Bahkan, kue-kue tersebut banyak dibeli pedagang eceran untuk dikemas ulang dalam ukuran sangat kecil, lalu dijual di warung-warung.
Nah, bagi mereka yang sekarang sudah berumur di atas 40 tahun, mungkin bisa membedakan kue lebaran sekarang dengan kue jadul.
Hingga dekade 1980-an, ibu-ibu rumah tangga lebih suka membuat sendiri kue lebaran. Bahkan, ibu-ibu yang kaya pun juga membuat kue lebaran, bukan membeli jadi.

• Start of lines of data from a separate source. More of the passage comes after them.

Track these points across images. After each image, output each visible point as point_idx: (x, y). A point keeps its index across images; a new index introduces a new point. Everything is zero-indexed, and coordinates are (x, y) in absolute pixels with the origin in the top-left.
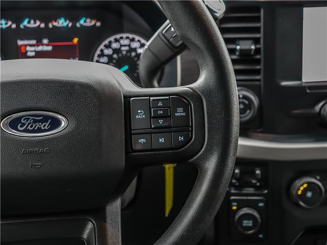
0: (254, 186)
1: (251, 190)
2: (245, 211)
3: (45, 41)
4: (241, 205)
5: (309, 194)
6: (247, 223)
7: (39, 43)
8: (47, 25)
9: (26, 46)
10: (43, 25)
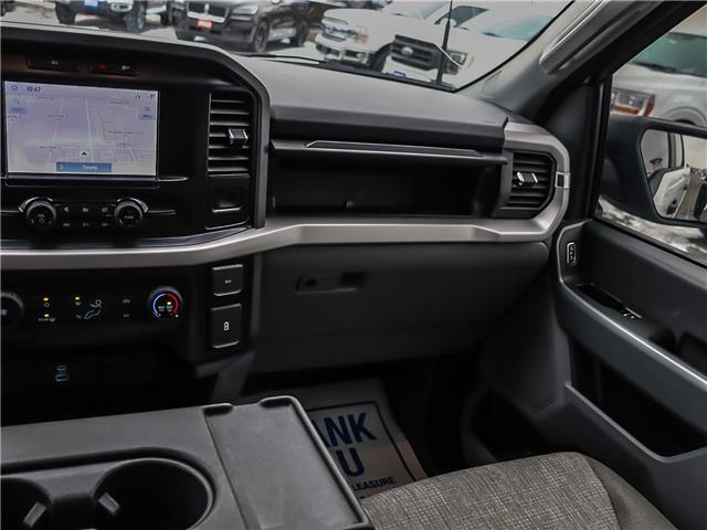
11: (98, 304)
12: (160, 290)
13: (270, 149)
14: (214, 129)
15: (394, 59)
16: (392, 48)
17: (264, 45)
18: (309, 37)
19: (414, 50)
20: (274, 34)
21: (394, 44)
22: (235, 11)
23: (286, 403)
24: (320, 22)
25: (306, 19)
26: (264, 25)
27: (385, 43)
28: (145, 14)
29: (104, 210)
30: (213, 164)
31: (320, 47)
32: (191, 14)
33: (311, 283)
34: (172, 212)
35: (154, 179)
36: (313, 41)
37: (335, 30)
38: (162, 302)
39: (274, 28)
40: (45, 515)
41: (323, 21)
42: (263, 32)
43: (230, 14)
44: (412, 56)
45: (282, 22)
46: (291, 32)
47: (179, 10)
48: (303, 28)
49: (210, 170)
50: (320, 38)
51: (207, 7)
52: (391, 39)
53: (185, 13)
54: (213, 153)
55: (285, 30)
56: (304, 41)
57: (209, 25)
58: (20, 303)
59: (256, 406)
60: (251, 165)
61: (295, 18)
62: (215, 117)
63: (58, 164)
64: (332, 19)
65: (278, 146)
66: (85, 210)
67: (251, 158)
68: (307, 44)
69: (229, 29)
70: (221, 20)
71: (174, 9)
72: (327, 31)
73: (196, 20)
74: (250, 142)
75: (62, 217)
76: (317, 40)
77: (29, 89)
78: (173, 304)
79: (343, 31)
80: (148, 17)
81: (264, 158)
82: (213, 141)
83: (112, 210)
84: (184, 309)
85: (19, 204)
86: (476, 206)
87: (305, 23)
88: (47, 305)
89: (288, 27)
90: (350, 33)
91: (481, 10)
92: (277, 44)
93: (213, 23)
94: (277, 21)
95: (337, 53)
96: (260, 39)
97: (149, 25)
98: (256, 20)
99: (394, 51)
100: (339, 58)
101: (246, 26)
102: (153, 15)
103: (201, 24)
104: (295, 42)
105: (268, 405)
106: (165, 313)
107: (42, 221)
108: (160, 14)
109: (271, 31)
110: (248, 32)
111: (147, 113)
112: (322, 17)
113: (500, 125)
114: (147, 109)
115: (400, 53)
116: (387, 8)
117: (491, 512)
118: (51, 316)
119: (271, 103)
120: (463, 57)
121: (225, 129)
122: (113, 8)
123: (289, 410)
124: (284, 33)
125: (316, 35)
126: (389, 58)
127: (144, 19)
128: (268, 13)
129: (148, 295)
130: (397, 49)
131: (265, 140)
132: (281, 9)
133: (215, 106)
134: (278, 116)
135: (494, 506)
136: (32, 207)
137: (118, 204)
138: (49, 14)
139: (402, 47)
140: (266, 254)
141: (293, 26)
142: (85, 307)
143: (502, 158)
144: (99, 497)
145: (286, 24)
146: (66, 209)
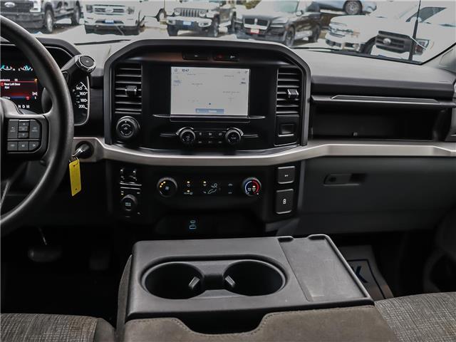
0: (134, 181)
1: (133, 184)
2: (128, 196)
3: (16, 80)
4: (127, 192)
5: (167, 188)
6: (128, 204)
7: (12, 81)
8: (17, 70)
9: (4, 82)
10: (14, 70)
11: (215, 186)
12: (248, 179)
13: (311, 100)
14: (280, 89)
15: (378, 47)
16: (376, 39)
17: (292, 42)
18: (321, 35)
19: (392, 40)
20: (298, 35)
21: (378, 37)
22: (273, 22)
23: (323, 238)
24: (328, 25)
25: (319, 24)
26: (292, 29)
27: (371, 37)
28: (218, 27)
29: (220, 134)
30: (279, 109)
31: (328, 42)
32: (246, 26)
33: (333, 180)
34: (256, 136)
35: (246, 118)
36: (323, 38)
37: (338, 30)
38: (250, 186)
39: (298, 31)
40: (199, 283)
41: (330, 25)
42: (291, 34)
43: (270, 24)
44: (391, 44)
45: (303, 27)
46: (309, 33)
47: (239, 24)
48: (317, 30)
49: (277, 113)
50: (328, 36)
51: (256, 20)
52: (376, 34)
53: (242, 25)
54: (279, 103)
55: (305, 32)
56: (317, 38)
57: (257, 32)
58: (176, 184)
59: (306, 239)
60: (300, 110)
61: (311, 24)
62: (280, 83)
63: (197, 109)
64: (336, 23)
65: (316, 99)
66: (210, 134)
67: (300, 106)
68: (319, 40)
69: (270, 34)
70: (265, 28)
71: (236, 23)
72: (333, 31)
73: (250, 29)
74: (299, 97)
75: (198, 138)
76: (326, 37)
77: (183, 70)
78: (256, 187)
79: (343, 31)
80: (220, 29)
81: (307, 106)
82: (280, 96)
83: (224, 134)
84: (262, 190)
85: (177, 131)
86: (435, 134)
87: (318, 27)
88: (188, 186)
89: (306, 30)
90: (347, 31)
91: (440, 9)
92: (301, 41)
93: (260, 30)
94: (300, 26)
95: (340, 45)
96: (289, 38)
97: (221, 34)
98: (287, 27)
99: (378, 42)
100: (341, 48)
101: (280, 31)
102: (223, 27)
103: (252, 31)
104: (311, 40)
105: (313, 238)
106: (251, 192)
107: (188, 140)
108: (228, 27)
109: (296, 33)
110: (282, 34)
111: (244, 81)
112: (329, 22)
113: (452, 83)
114: (244, 79)
115: (382, 43)
116: (373, 14)
117: (443, 319)
118: (191, 191)
119: (312, 74)
120: (426, 42)
121: (285, 90)
122: (199, 25)
123: (325, 242)
124: (304, 34)
125: (325, 34)
126: (374, 47)
127: (218, 31)
128: (294, 22)
129: (242, 182)
130: (380, 40)
131: (308, 95)
132: (303, 19)
133: (280, 77)
134: (315, 82)
135: (445, 316)
136: (183, 133)
137: (227, 131)
138: (163, 31)
139: (383, 38)
140: (307, 161)
141: (310, 29)
142: (209, 187)
143: (452, 104)
144: (225, 277)
145: (305, 28)
146: (200, 134)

Tak heran, dulu di masing-masing rumah jenis kuenya bisa berbeda. Meskipun, kue-kue lebaran yang favorit ketika itu, tetap gampang ditemui.
Kue jadul dimaksud contohnya adalah kue semprit, kue kembang loyang, kue sapik, kue bolu kering, kue bawang, kacang tojin, kacang gula, kue dari tepung beras, dan sebagainya.
Tapi, karena masing-masing ibu rumah tangga membuat sendiri, kue yang jenisnya sama bisa berbeda rasanya, antara rumah yang satu dengan rumah yang lain.
Saya masih ingat ketika ibu dan kakak-kakak perempuan saya membuat kue lebaran di era 1970-an.
Belum ada oven listrik, sehingga kue dalam loyang dibakar pakai tungku dengan bahan bakar sabut kelapa.
Sabut kelapa itu mengapit dari bawah dan dari atas oven gaya lama itu (setelah bagian bawah dan atas dilapisi dengan seng).
Menurut saya, bau kue jadul sungguh sedap. Rasanya yang lebih alami juga sering saya rindukan, namun sekarang susah dicari.